TOKYO, Feb. 21 — Japan’s purchases of imported rice have reached the limit of 100,000 metric tons through the simultaneous buy and sell (SBS) tendering system in fiscal 2017.
The purchases highlight the shortage of cheap Japanese-grown rice for the food service industry.
The fifth round of the SBS tenders in the fiscal year ending March 31 was held on Feb 20. A total of 14,898 metric tons of imported rice from all origins was successfully bid during the auction, fulfilling the target of 100,000 metric tons, the agriculture ministry said.
Of those tons, the U.S. was the largest supplier with a market share of 58 percent, followed by Australia at about 33 percent.

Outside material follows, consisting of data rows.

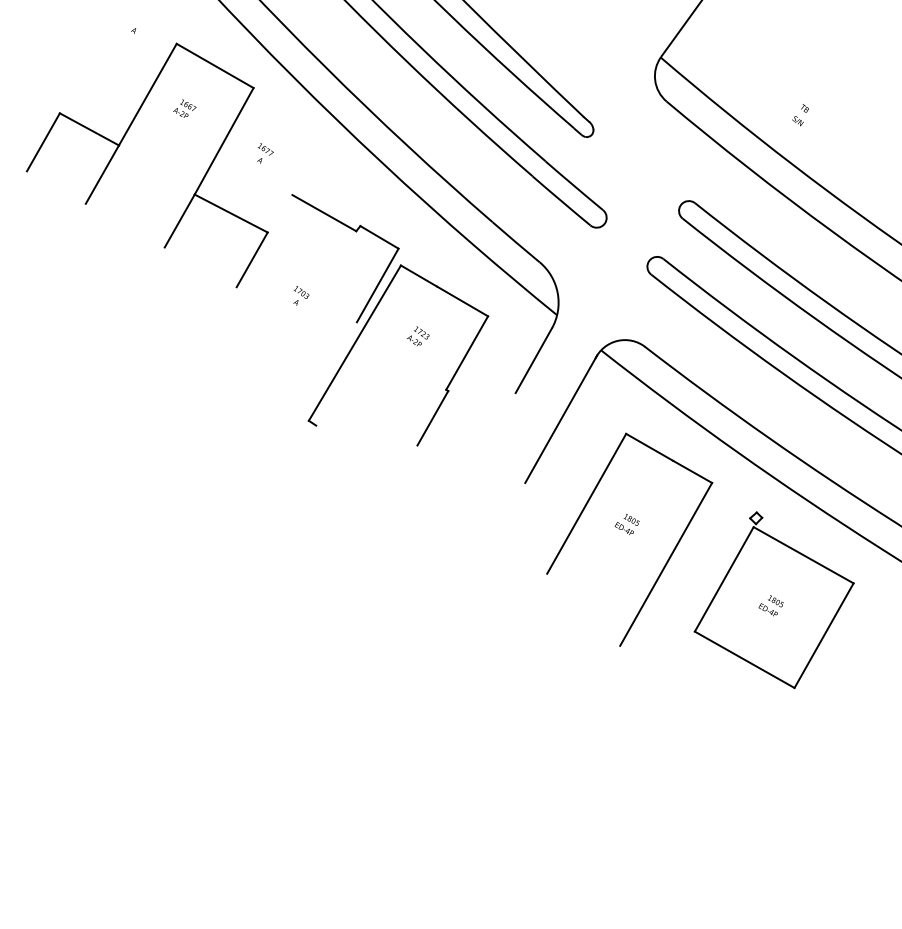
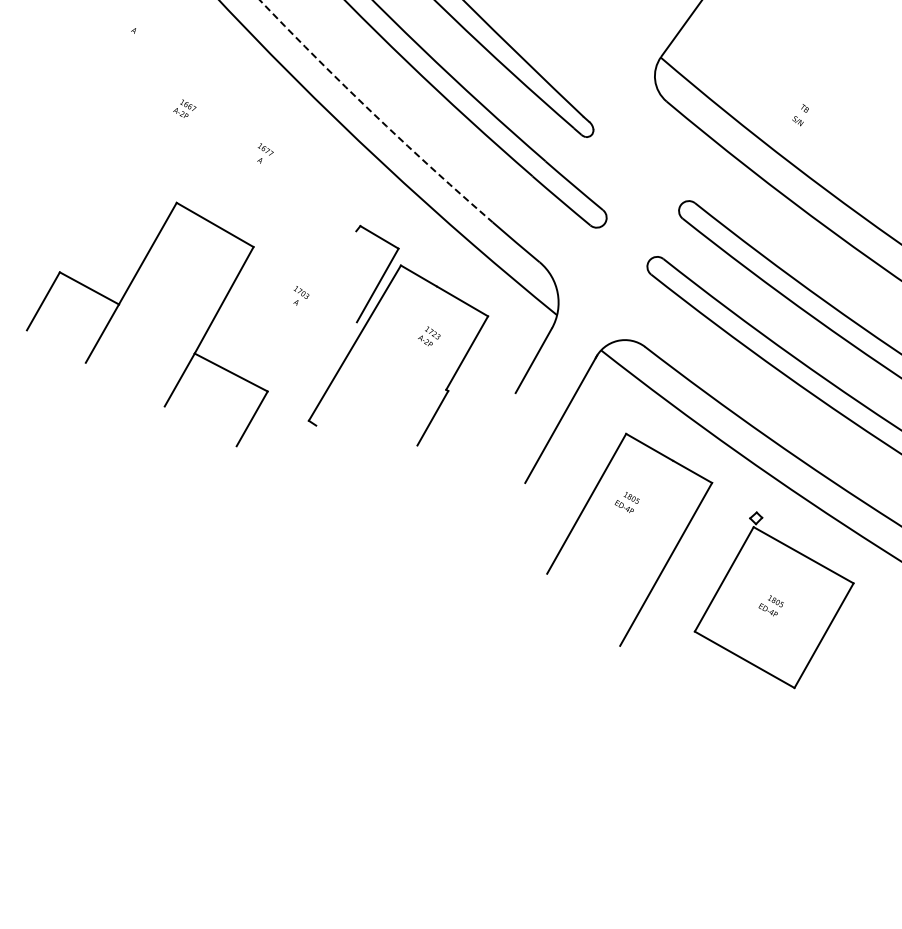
arc at (373, 114): solid -> dashed
part at (117, 150) position: (117, 150) -> (117, 309)
line at (324, 213): present -> none
text at (418, 335) position: (418, 335) -> (429, 335)
text at (626, 524) position: (626, 524) -> (626, 502)
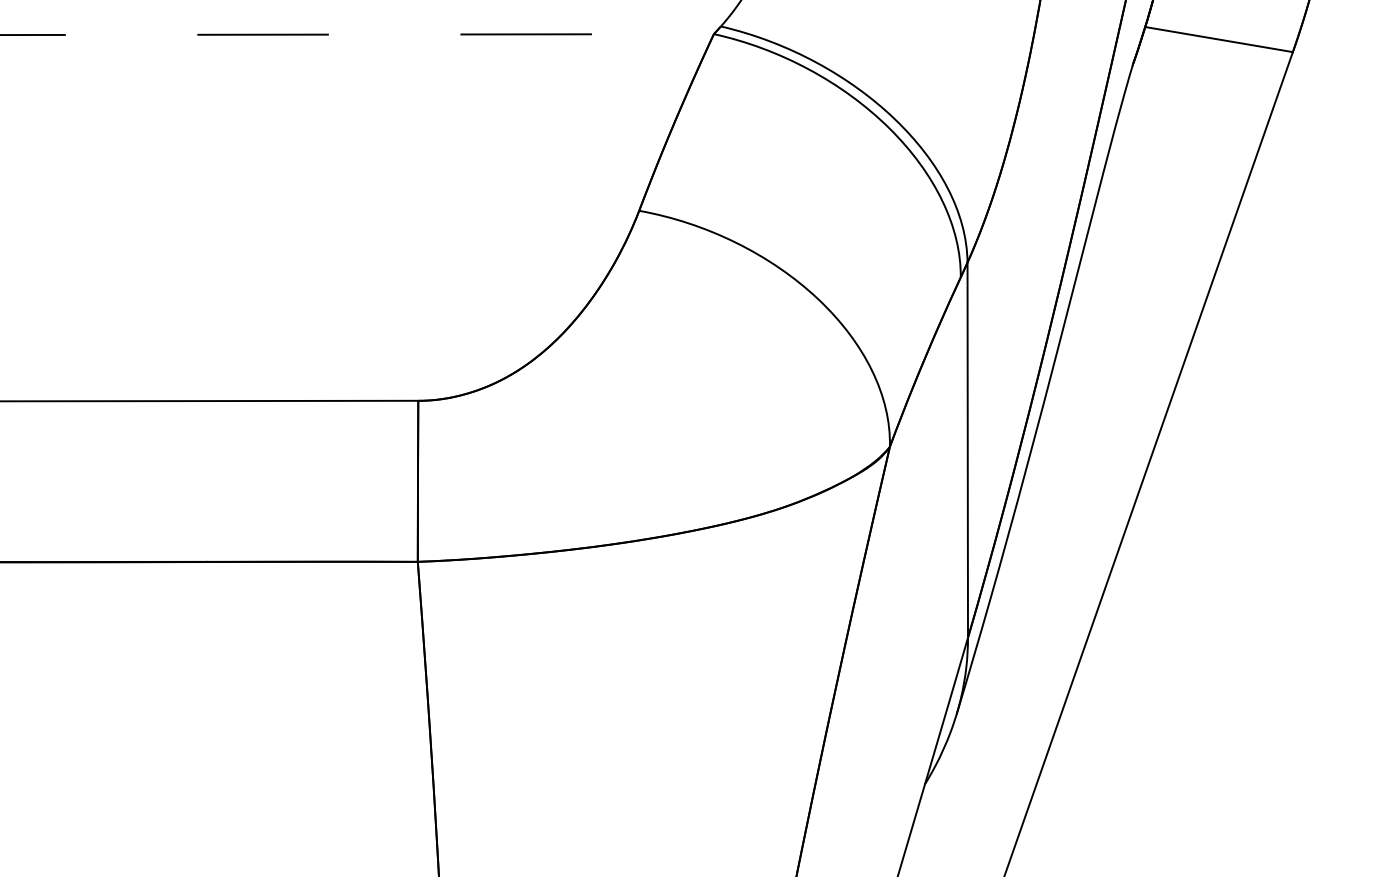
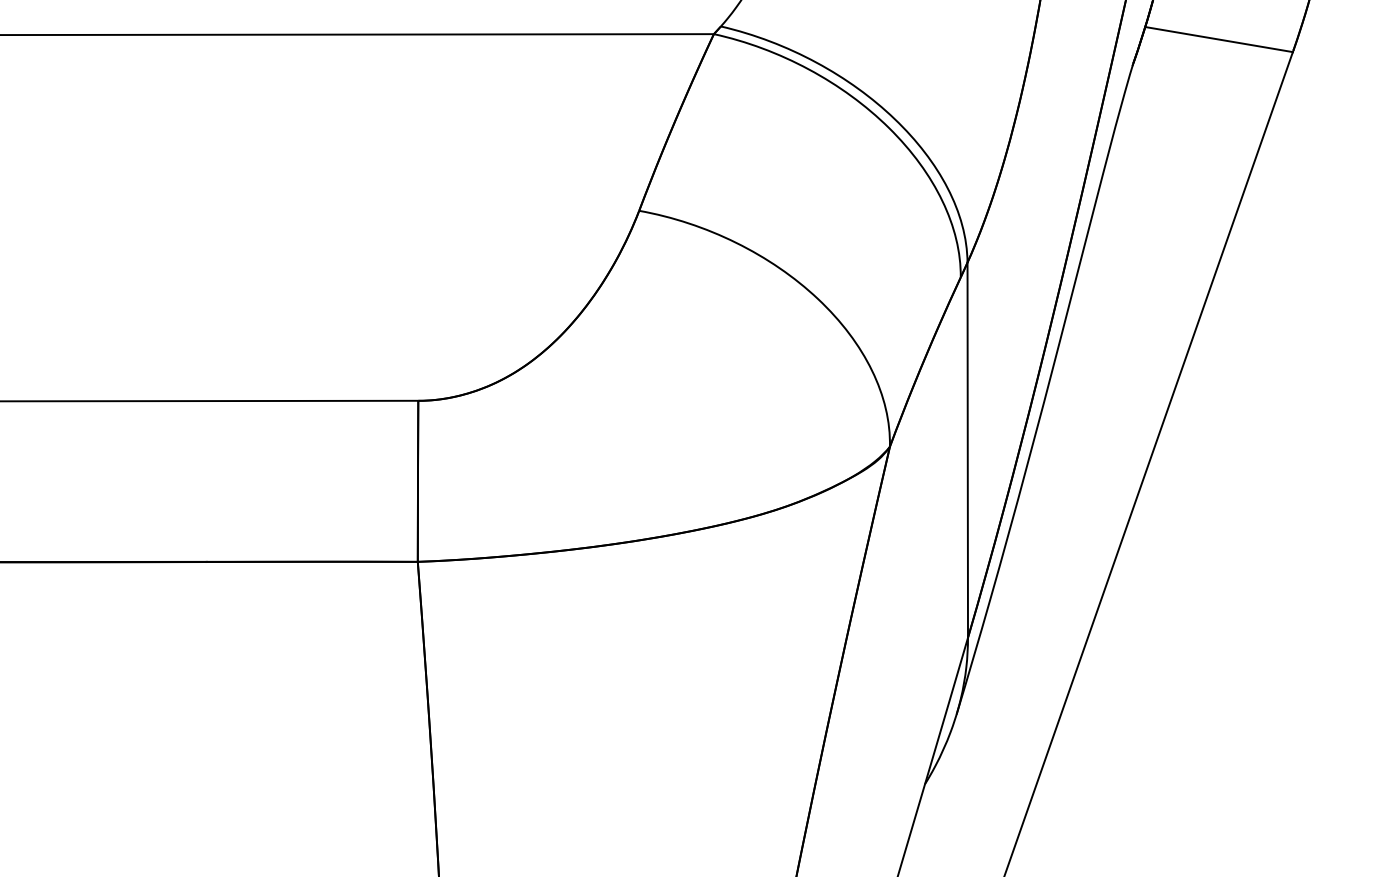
line at (356, 34): dashed -> solid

The agriculture ministry regularly tenders for rice imports throughout each fiscal year, to fulfill the nation’s annual import commitment to the World Trade Organization (WTO).
Japan is obliged to buy 770,000 metric tons of foreign rice each year, and it uses two tendering systems — minimum access and the SBS.
The minimum access tenders account for the majority of Japan’s imports. These initially end up in government warehouses.
And up to 100,000 metric tons can be traded in the SBS system and passed to end users, which are largely in the food service sector. The ministry sets the volume for SBS tenders depending on domestic market conditions. .
Domestic prices for table rice are expected to remain high as the government is encouraging growers to shift rice to be used for animal feed. That makes imported rice more attractive to the Japanese food service industry.